Hôtes légers des bois, compagnons des beaux jours,
Je dirai vos travaux, vos plaisirs, vos amours…

Mais qu’est-il besoin de poème ? Ne l’avons-nous pas dans Séraphine, aussi vif, aussi frais, aussi matinal et diapré que les ailes de ces papillons sans nombre que l’auteur décrit amoureusement et qu’il étale ? Quand on est poète, quand la lumière se joue dans l’atmosphère sereine de l’esprit ou en colore à son gré les transparentes vapeurs, il n’est que mieux d’attendre pour peindre, de laisser la distance se faire, les rayons et les ombres s’incliner, les horizons se dorer et s’amollir. Tous ces Souvenirs enchanteurs de Nodier, qui commencent par Séraphine, ont pour muse et pour fée, non pas le Souvenir même, beaucoup trop précis et trop distinct, mais l’adorable Réminiscence. C’est bien important, à propos de Nodier, de poser dès l’abord en quoi la réminiscence diffère du souvenir.
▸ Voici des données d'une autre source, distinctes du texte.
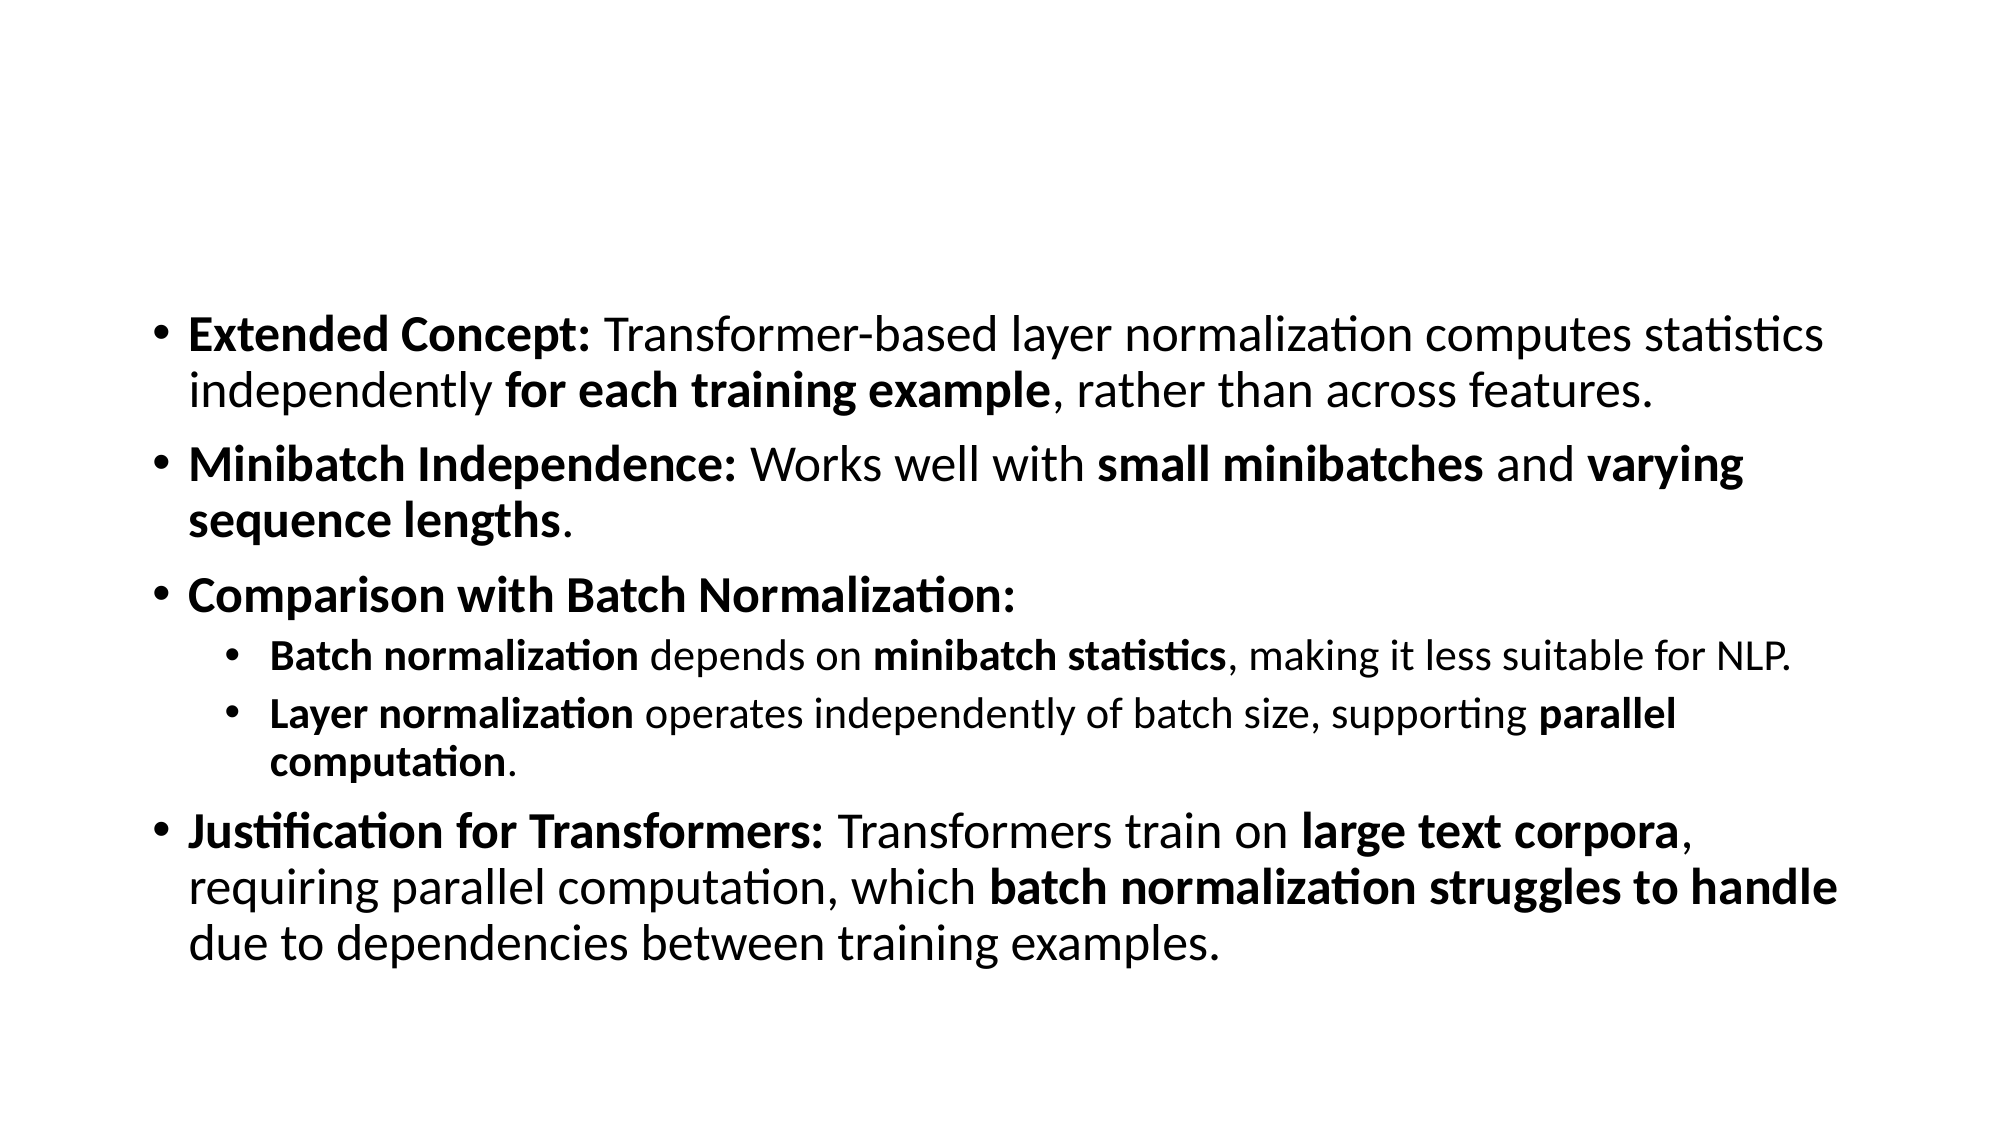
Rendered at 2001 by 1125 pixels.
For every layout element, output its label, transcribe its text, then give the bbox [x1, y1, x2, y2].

list Extended Concept: Transformer-based layer normalization computes statistics independently for each training example, rather than across features. Minibatch Independence: Works well with small minibatches and varying sequence lengths. Comparison with Batch Normalization: Batch normalization depends on minibatch statistics, making it less suitable for NLP. Layer normalization operates independently of batch size, supporting parallel computation. Justification for Transformers: Transformers train on large text corpora, requiring parallel computation, which batch normalization struggles to handle due to dependencies between training examples. [137, 299, 1863, 1014]
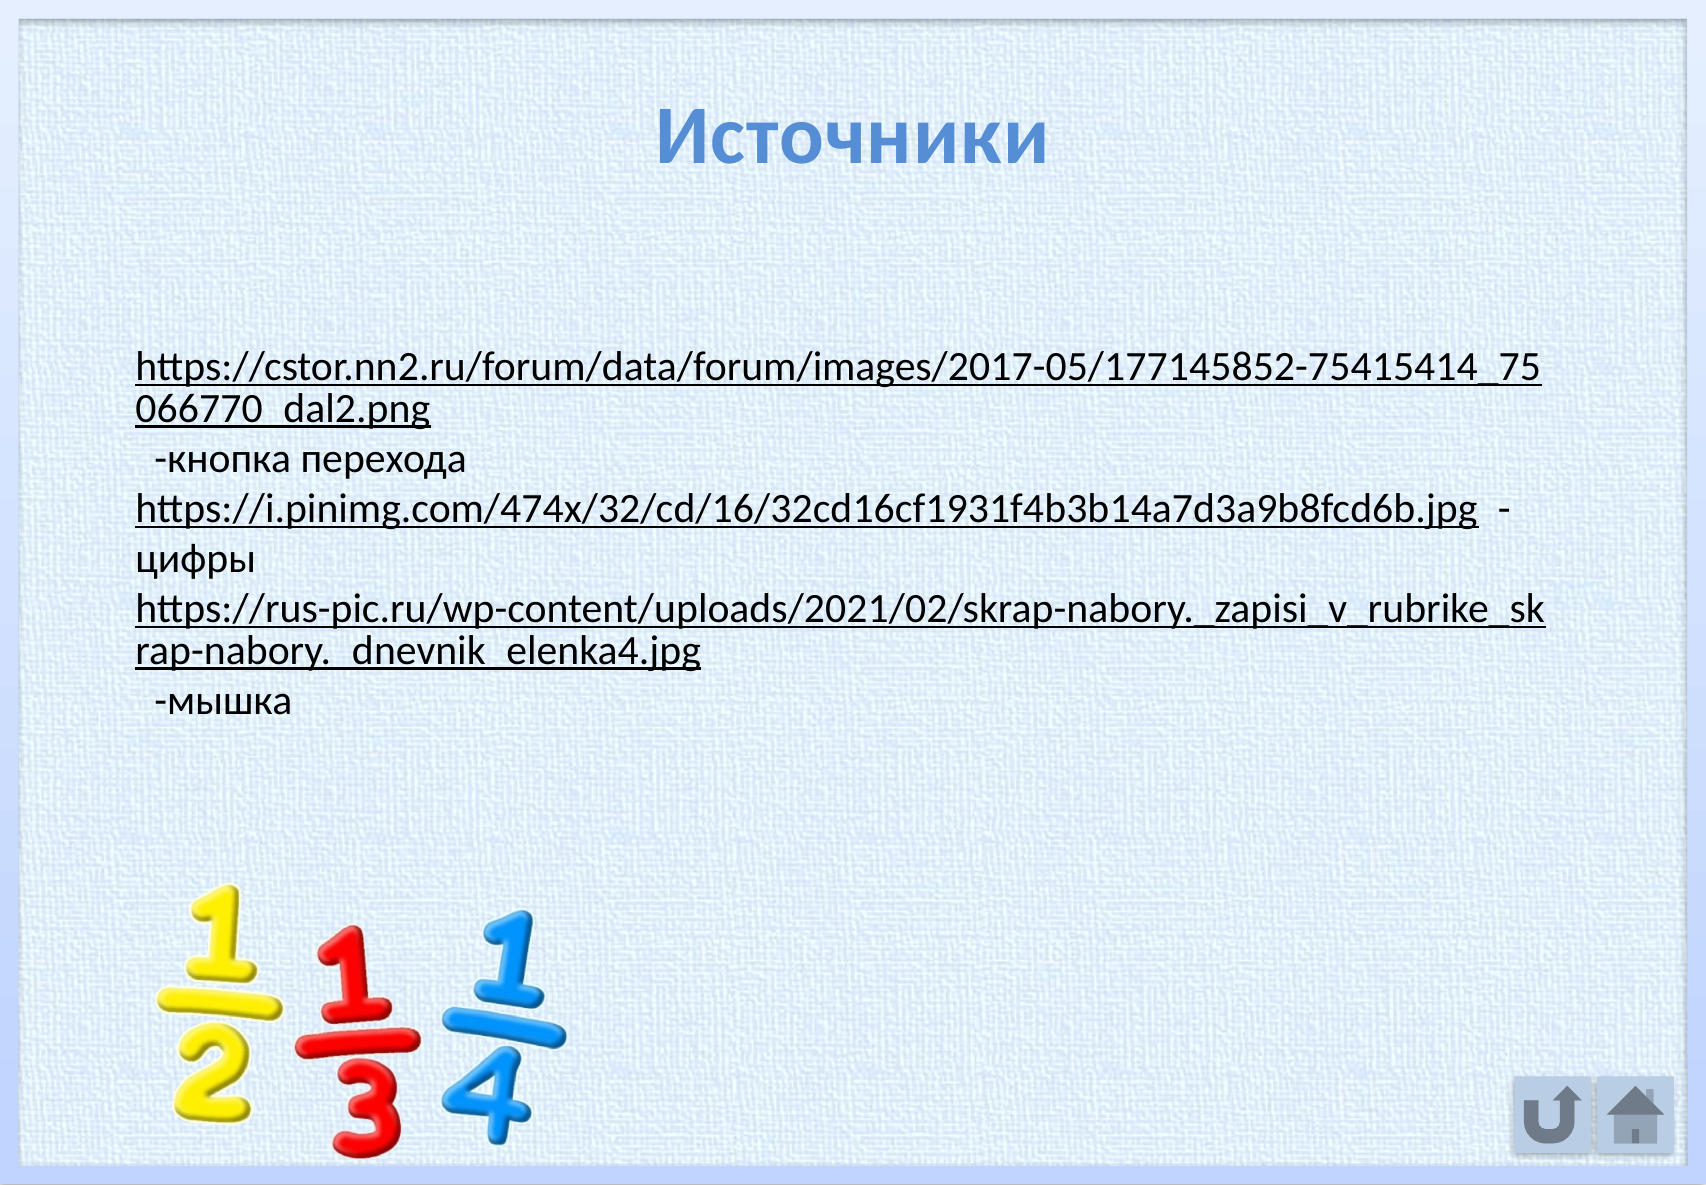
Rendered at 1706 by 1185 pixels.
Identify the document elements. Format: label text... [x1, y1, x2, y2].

text_box [1597, 1076, 1674, 1154]
text_box https://cstor.nn2.ru/forum/data/forum/images/2017-05/177145852-75415414_75066770_dal2.png -кнопка перехода https://i.pinimg.com/474x/32/cd/16/32cd16cf1931f4b3b14a7d3a9b8fcd6b.jpg -цифры https://rus-pic.ru/wp-content/uploads/2021/02/skrap-nabory._zapisi_v_rubrike_skrap-nabory._dnevnik_elenka4.jpg -мышка [120, 331, 1574, 647]
text_box Источники [641, 72, 1065, 188]
text_box [1514, 1076, 1592, 1154]
picture [19, 19, 1687, 1171]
Un amant disait à sa maîtresse qui brûlait chaque fois les lettres reçues, et qui pourtant s’en ressouvenait mieux :

Au lieu d’un froid tiroir où dort le souvenir,
J’aime bien mieux ce cœur qui veut tout retenir,
Qui dans sa vigilance à lui seul se confie,
Recueille, en me lisant, des mots qu’il vivifie,
Les mêle à son désir, les plie en mille tours,
Incessamment les change et s’en souvient toujours.
Abus délicieux ! confusion charmante !
Passé qui s’embellit de lui-même et s’augmente !
Forêt dont le mystère invite et fait songer,
Où la Réminiscence, ainsi qu’un faon léger,
T’attire sur sa trace au milieu d’avenues
Nouvelles à tes yeux et non pas inconnues !

C’est ce faon léger des lointains mystérieux, ce daim à demi fuyant de l’Égérie secrète, que dans ses inspirations les plus heureuses Nodier vieillissant a suivi.